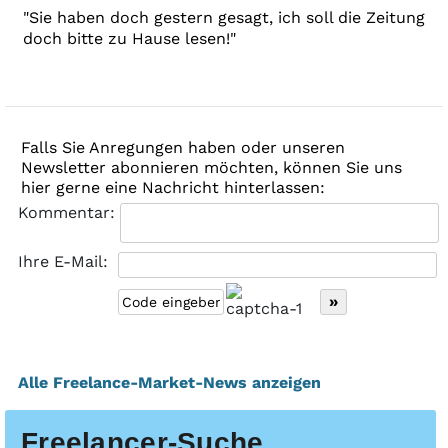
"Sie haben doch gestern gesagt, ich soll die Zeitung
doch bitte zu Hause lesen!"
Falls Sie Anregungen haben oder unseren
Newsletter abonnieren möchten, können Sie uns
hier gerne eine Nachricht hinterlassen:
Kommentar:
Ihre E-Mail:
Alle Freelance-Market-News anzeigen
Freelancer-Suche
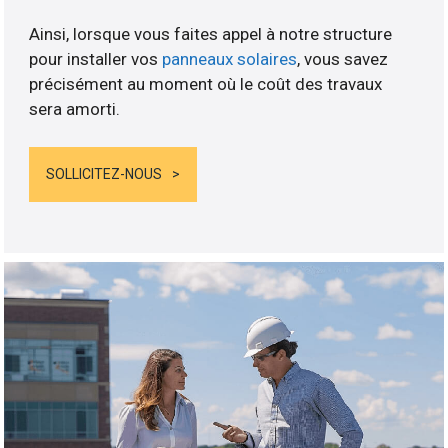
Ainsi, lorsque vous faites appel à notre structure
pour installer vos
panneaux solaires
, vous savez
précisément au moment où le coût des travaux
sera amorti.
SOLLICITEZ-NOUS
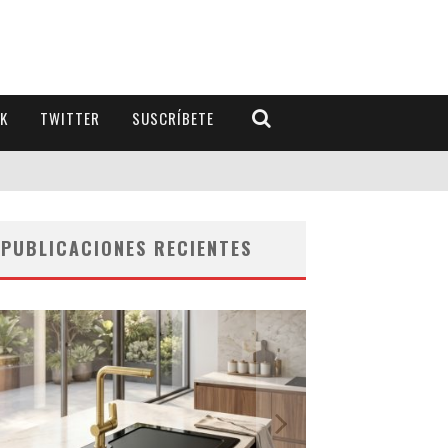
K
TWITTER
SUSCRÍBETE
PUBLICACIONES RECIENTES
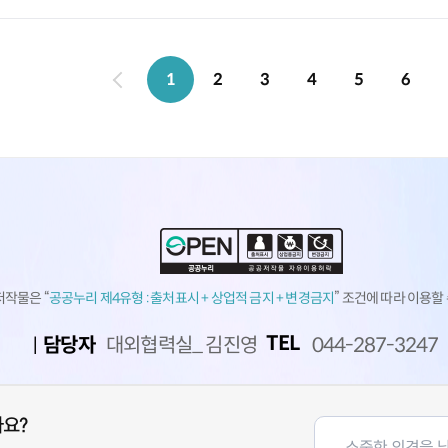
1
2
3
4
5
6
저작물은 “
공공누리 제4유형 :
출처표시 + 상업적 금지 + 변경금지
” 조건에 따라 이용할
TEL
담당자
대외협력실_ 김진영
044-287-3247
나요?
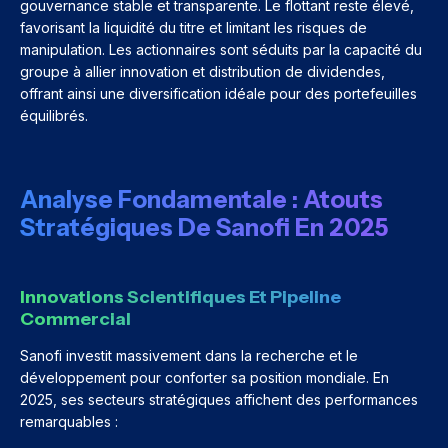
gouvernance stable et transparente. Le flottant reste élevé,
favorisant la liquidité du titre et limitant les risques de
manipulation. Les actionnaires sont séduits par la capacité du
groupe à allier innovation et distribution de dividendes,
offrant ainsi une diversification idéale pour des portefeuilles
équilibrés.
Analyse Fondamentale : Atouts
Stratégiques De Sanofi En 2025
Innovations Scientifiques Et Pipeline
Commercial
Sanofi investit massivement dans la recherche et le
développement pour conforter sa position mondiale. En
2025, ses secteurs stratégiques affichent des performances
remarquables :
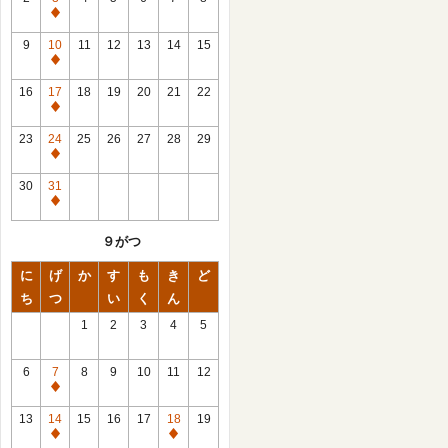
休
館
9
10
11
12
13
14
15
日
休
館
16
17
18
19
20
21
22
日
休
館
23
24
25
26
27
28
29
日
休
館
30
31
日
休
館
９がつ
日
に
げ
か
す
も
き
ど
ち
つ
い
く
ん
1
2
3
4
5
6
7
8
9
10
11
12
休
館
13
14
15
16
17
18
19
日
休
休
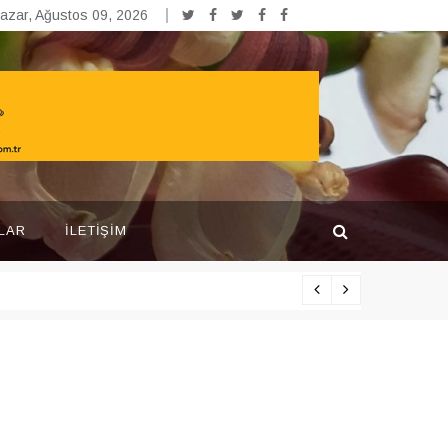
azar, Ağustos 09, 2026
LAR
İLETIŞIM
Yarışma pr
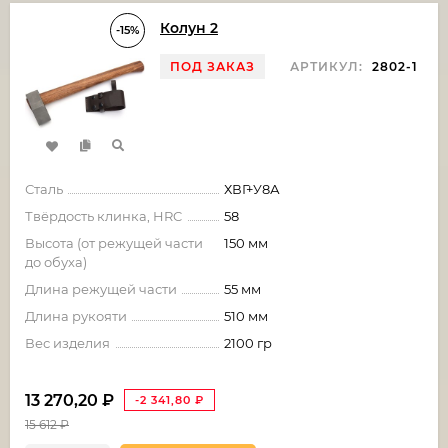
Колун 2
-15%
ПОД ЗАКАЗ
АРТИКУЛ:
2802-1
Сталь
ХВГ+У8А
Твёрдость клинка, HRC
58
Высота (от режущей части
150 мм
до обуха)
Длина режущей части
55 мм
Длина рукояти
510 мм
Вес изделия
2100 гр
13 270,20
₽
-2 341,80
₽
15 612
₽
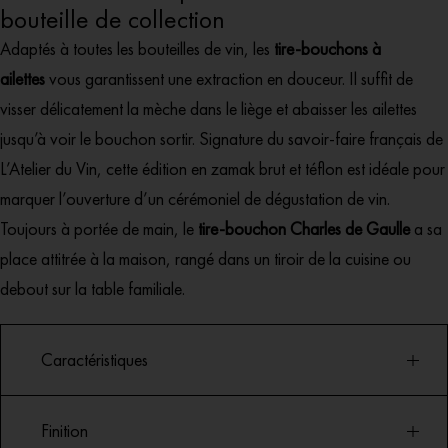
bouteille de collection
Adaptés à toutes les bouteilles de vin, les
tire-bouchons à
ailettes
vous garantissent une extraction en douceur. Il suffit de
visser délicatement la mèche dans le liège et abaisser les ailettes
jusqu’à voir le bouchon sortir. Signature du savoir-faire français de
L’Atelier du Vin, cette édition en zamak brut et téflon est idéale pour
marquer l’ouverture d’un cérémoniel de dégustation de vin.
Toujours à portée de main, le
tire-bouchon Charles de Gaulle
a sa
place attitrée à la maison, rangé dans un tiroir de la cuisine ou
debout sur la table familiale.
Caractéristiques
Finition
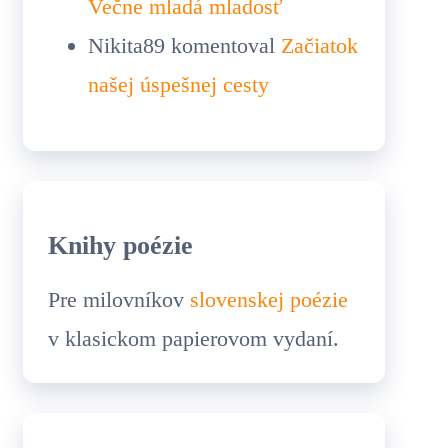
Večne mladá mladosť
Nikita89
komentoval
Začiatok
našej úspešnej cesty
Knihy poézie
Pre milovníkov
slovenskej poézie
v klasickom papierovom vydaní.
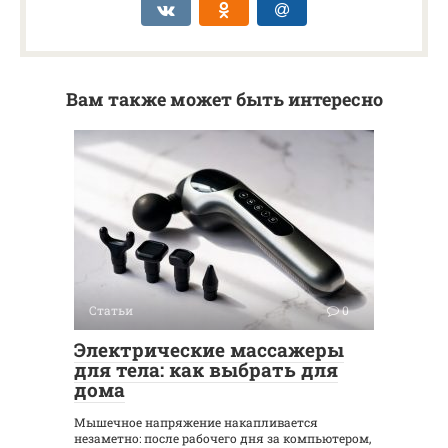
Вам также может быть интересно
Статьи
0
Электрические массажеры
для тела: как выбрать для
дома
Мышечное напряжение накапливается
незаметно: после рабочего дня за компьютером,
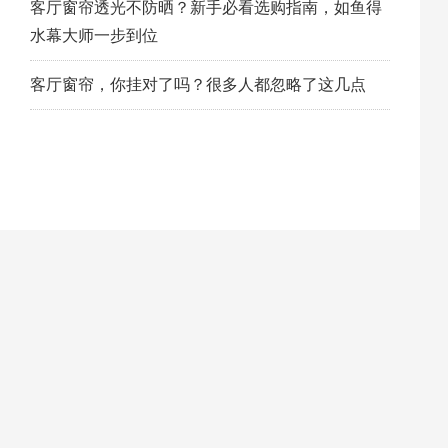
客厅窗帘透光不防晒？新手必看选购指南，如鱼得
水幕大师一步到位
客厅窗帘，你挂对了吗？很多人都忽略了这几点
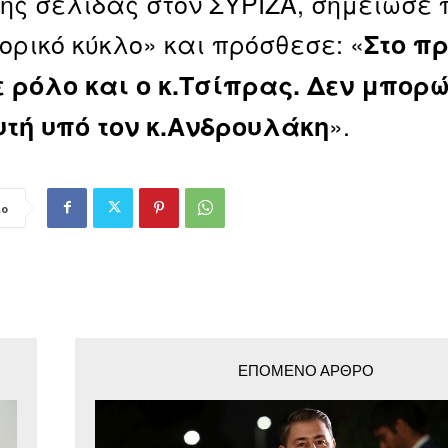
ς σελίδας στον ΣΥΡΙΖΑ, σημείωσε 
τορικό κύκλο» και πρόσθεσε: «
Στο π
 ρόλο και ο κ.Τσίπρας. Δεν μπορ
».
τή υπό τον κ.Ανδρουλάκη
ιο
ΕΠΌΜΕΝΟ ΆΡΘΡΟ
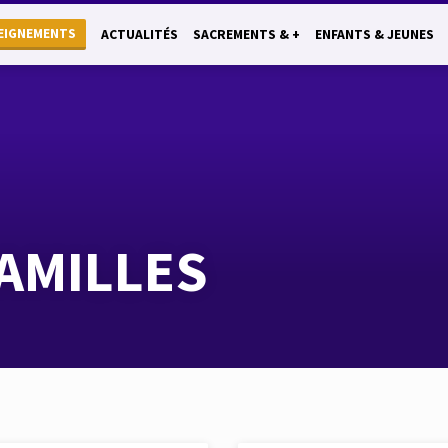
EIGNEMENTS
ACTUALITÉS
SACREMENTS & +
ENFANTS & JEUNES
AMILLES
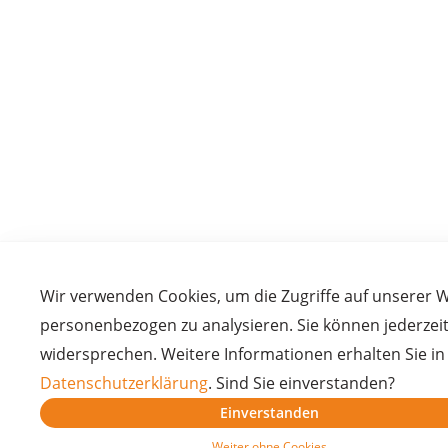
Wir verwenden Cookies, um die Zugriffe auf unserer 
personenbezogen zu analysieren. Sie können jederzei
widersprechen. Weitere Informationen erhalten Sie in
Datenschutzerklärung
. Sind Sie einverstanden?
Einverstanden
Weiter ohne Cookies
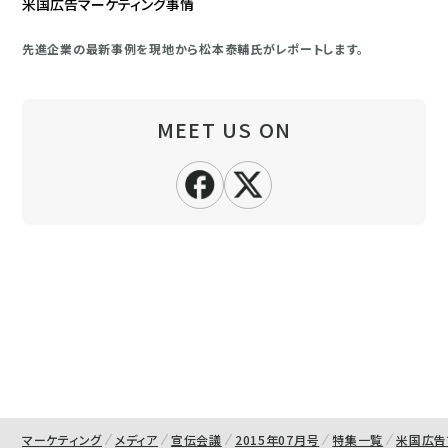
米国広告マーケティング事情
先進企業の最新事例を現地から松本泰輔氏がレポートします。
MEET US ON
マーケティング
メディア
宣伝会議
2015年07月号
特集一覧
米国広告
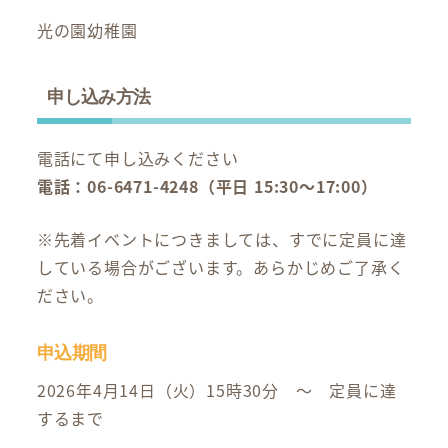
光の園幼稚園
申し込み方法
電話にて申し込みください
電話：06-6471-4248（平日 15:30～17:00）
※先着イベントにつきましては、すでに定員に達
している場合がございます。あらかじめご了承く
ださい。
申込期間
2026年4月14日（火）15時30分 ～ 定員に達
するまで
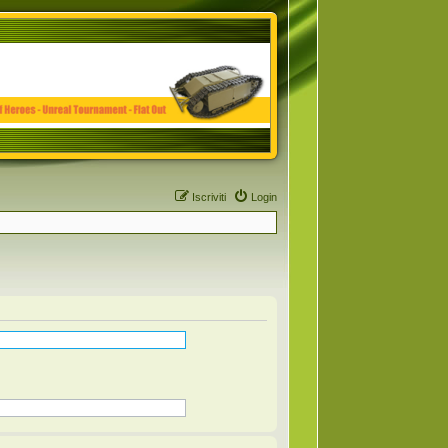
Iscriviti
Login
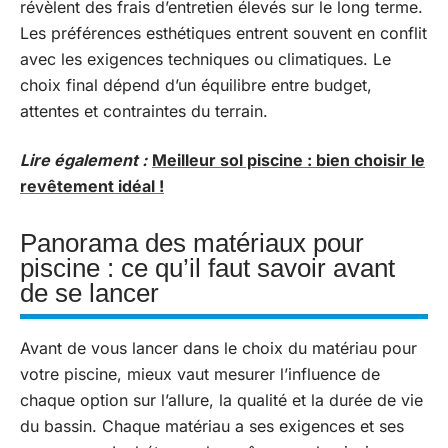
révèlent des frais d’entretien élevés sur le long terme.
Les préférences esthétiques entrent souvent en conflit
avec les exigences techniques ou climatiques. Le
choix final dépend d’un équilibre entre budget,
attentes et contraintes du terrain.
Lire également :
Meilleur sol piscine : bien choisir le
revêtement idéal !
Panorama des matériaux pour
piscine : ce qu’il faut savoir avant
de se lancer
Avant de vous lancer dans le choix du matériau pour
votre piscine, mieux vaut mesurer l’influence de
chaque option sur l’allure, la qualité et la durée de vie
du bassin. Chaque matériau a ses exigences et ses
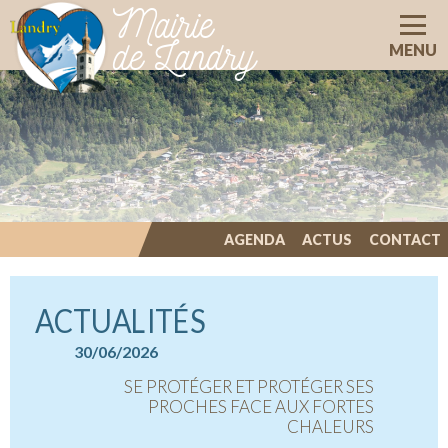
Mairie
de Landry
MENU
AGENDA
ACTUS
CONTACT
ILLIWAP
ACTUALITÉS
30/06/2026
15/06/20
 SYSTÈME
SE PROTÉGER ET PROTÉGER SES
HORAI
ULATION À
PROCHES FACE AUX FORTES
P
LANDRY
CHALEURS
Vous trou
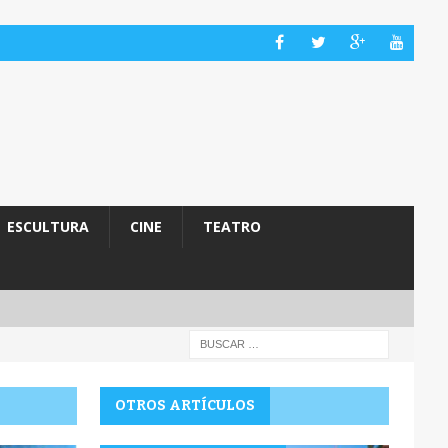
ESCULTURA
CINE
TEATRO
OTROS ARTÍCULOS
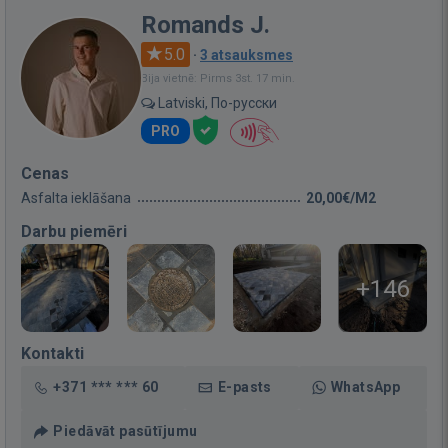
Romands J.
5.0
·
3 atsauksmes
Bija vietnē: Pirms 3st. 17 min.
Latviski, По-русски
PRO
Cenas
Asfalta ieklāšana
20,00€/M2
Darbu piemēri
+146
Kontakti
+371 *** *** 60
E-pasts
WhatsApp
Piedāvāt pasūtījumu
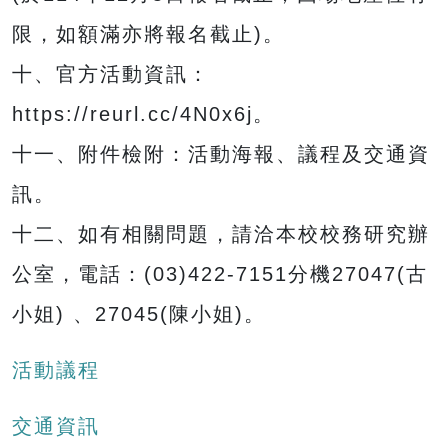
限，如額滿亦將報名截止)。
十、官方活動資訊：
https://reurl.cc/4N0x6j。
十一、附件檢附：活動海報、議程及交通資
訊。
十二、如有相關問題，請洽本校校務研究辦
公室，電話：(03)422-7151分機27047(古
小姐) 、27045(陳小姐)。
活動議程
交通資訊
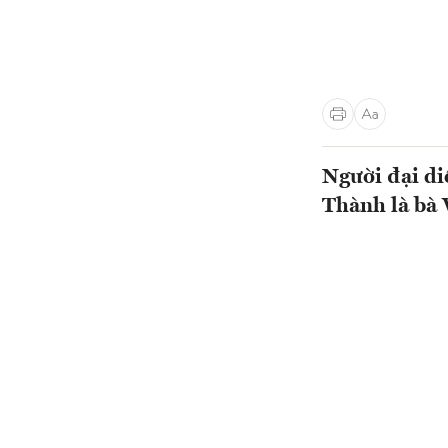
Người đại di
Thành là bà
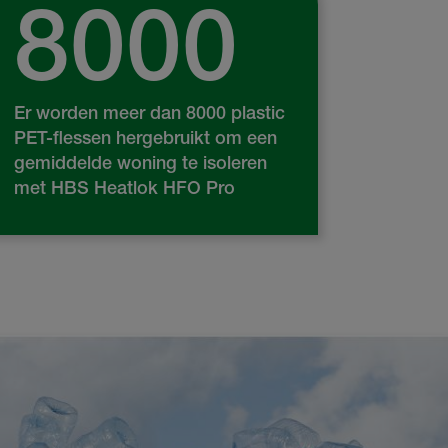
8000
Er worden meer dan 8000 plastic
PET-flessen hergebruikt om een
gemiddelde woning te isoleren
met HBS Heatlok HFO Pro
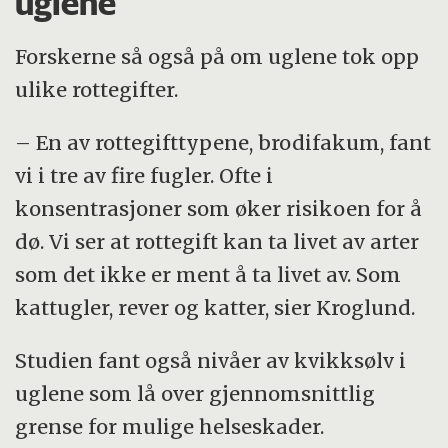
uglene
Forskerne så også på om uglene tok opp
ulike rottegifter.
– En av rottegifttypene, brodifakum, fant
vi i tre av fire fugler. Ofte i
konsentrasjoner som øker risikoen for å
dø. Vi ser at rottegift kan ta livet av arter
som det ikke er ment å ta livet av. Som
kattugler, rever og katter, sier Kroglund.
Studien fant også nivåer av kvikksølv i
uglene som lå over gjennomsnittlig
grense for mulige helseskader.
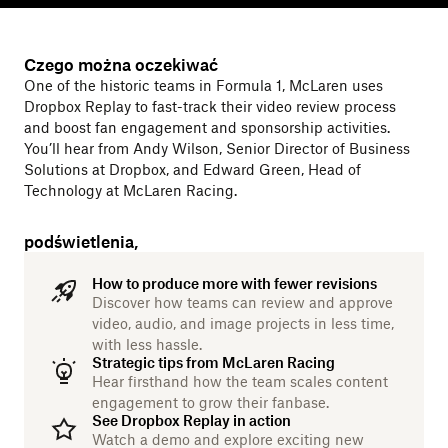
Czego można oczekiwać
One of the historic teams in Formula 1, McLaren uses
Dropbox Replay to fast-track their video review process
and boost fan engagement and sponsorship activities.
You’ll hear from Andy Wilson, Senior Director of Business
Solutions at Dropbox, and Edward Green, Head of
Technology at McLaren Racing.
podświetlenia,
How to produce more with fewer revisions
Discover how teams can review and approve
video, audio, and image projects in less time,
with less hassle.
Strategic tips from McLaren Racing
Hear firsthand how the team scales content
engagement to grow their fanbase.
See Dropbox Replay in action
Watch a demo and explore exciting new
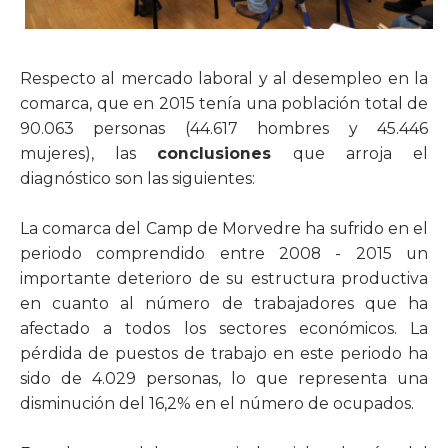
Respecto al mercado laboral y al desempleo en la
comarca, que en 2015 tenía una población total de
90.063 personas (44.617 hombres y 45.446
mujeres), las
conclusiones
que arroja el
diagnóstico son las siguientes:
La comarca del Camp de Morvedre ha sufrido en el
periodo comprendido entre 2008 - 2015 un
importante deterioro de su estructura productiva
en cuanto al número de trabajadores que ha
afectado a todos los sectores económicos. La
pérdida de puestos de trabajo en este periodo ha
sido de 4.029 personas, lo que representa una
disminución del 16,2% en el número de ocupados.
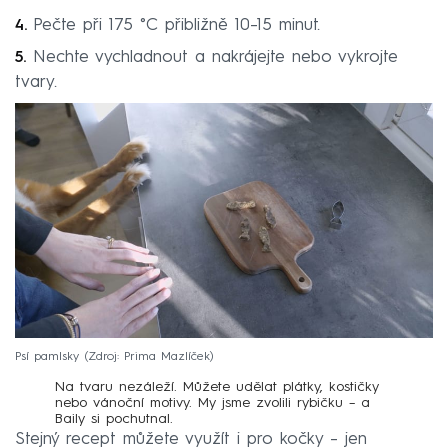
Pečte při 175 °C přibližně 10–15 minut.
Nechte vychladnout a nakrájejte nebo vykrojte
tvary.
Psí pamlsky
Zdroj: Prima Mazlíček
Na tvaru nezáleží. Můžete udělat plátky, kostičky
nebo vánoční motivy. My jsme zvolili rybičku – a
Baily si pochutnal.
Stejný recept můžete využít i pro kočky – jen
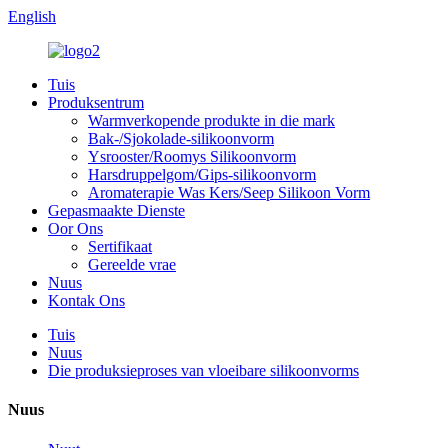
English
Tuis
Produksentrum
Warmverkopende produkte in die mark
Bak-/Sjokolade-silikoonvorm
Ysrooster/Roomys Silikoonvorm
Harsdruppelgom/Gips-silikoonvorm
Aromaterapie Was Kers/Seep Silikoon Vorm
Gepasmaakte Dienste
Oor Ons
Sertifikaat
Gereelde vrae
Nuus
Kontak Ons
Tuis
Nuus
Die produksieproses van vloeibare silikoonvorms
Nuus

-.-.-

## WHAT TO DO
The answer should contain nothing except the lines from the one with "Ysrooster/Roomys Silikoonvorm" to the end of the material above, each given again exactly.

## REPLY TO THE TASK
Ysrooster/Roomys Silikoonvorm
Harsdruppelgom/Gips-silikoonvorm
Aromaterapie Was Kers/Seep Silikoon Vorm
Gepasmaakte Dienste
Oor Ons
Sertifikaat
Gereelde vrae
Nuus
Kontak Ons
Tuis
Nuus
Die produksieproses van vloeibare silikoonvorms
Nuus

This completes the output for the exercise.